Job
Provide the data again exactly, including every line that follows.

Stored data entries
:::::
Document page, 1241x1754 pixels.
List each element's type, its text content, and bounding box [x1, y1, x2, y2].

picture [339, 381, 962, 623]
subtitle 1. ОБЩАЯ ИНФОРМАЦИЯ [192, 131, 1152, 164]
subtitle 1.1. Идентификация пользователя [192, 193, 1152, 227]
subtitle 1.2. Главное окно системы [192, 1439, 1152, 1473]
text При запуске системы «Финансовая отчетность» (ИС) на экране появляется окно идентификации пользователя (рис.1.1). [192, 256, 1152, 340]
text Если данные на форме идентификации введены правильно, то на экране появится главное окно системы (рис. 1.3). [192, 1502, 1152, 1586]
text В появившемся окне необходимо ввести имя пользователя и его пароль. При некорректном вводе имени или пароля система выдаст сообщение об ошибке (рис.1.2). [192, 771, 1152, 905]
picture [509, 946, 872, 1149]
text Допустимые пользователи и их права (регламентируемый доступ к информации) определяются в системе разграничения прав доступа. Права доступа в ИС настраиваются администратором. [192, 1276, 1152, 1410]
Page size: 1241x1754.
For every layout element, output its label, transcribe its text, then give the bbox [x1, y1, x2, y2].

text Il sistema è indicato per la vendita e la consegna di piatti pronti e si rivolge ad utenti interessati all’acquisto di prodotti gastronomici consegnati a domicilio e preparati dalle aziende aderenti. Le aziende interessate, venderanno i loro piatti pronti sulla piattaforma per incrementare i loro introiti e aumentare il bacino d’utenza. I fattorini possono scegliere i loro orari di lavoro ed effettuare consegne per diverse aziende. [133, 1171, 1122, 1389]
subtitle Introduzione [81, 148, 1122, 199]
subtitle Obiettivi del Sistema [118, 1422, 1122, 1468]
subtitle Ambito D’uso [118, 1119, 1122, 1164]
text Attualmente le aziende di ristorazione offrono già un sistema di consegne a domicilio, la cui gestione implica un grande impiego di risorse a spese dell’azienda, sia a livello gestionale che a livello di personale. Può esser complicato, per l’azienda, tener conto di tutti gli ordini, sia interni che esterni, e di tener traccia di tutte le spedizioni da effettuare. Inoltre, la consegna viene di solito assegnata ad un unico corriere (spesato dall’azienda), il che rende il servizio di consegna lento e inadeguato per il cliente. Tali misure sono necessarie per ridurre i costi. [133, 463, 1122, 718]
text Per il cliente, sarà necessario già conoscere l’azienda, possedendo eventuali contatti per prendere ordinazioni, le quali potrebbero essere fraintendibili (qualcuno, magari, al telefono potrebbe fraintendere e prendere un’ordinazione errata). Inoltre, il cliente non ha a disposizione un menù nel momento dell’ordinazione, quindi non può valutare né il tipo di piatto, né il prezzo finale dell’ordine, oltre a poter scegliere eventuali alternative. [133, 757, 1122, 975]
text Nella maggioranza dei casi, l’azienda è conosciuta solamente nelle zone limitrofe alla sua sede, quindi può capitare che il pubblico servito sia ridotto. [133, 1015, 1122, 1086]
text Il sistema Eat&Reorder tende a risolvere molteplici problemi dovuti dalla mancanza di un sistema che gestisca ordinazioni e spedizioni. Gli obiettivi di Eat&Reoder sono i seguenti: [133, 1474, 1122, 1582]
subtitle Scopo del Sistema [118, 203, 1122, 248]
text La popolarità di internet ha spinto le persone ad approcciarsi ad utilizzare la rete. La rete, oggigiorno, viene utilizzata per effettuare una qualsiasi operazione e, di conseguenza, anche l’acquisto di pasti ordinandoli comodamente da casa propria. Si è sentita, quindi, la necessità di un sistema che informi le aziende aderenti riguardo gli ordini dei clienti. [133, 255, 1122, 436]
:::::
Your response
Document page, 1241x1754 pixels.
List each element's type, its text content, and bounding box [x1, y1, x2, y2].

picture [339, 381, 962, 623]
subtitle 1. ОБЩАЯ ИНФОРМАЦИЯ [192, 131, 1152, 164]
subtitle 1.1. Идентификация пользователя [192, 193, 1152, 227]
subtitle 1.2. Главное окно системы [192, 1439, 1152, 1473]
text При запуске системы «Финансовая отчетность» (ИС) на экране появляется окно идентификации пользователя (рис.1.1). [192, 256, 1152, 340]
text Если данные на форме идентификации введены правильно, то на экране появится главное окно системы (рис. 1.3). [192, 1502, 1152, 1586]
text В появившемся окне необходимо ввести имя пользователя и его пароль. При некорректном вводе имени или пароля система выдаст сообщение об ошибке (рис.1.2). [192, 771, 1152, 905]
picture [509, 946, 872, 1149]
text Допустимые пользователи и их права (регламентируемый доступ к информации) определяются в системе разграничения прав доступа. Права доступа в ИС настраиваются администратором. [192, 1276, 1152, 1410]
Page size: 1241x1754.
For every layout element, output its label, transcribe its text, then give the bbox [x1, y1, x2, y2].

text Il sistema è indicato per la vendita e la consegna di piatti pronti e si rivolge ad utenti interessati all’acquisto di prodotti gastronomici consegnati a domicilio e preparati dalle aziende aderenti. Le aziende interessate, venderanno i loro piatti pronti sulla piattaforma per incrementare i loro introiti e aumentare il bacino d’utenza. I fattorini possono scegliere i loro orari di lavoro ed effettuare consegne per diverse aziende. [133, 1171, 1122, 1389]
subtitle Introduzione [81, 148, 1122, 199]
subtitle Obiettivi del Sistema [118, 1422, 1122, 1468]
subtitle Ambito D’uso [118, 1119, 1122, 1164]
text Attualmente le aziende di ristorazione offrono già un sistema di consegne a domicilio, la cui gestione implica un grande impiego di risorse a spese dell’azienda, sia a livello gestionale che a livello di personale. Può esser complicato, per l’azienda, tener conto di tutti gli ordini, sia interni che esterni, e di tener traccia di tutte le spedizioni da effettuare. Inoltre, la consegna viene di solito assegnata ad un unico corriere (spesato dall’azienda), il che rende il servizio di consegna lento e inadeguato per il cliente. Tali misure sono necessarie per ridurre i costi. [133, 463, 1122, 718]
text Per il cliente, sarà necessario già conoscere l’azienda, possedendo eventuali contatti per prendere ordinazioni, le quali potrebbero essere fraintendibili (qualcuno, magari, al telefono potrebbe fraintendere e prendere un’ordinazione errata). Inoltre, il cliente non ha a disposizione un menù nel momento dell’ordinazione, quindi non può valutare né il tipo di piatto, né il prezzo finale dell’ordine, oltre a poter scegliere eventuali alternative. [133, 757, 1122, 975]
text Nella maggioranza dei casi, l’azienda è conosciuta solamente nelle zone limitrofe alla sua sede, quindi può capitare che il pubblico servito sia ridotto. [133, 1015, 1122, 1086]
text Il sistema Eat&Reorder tende a risolvere molteplici problemi dovuti dalla mancanza di un sistema che gestisca ordinazioni e spedizioni. Gli obiettivi di Eat&Reoder sono i seguenti: [133, 1474, 1122, 1582]
subtitle Scopo del Sistema [118, 203, 1122, 248]
text La popolarità di internet ha spinto le persone ad approcciarsi ad utilizzare la rete. La rete, oggigiorno, viene utilizzata per effettuare una qualsiasi operazione e, di conseguenza, anche l’acquisto di pasti ordinandoli comodamente da casa propria. Si è sentita, quindi, la necessità di un sistema che informi le aziende aderenti riguardo gli ordini dei clienti. [133, 255, 1122, 436]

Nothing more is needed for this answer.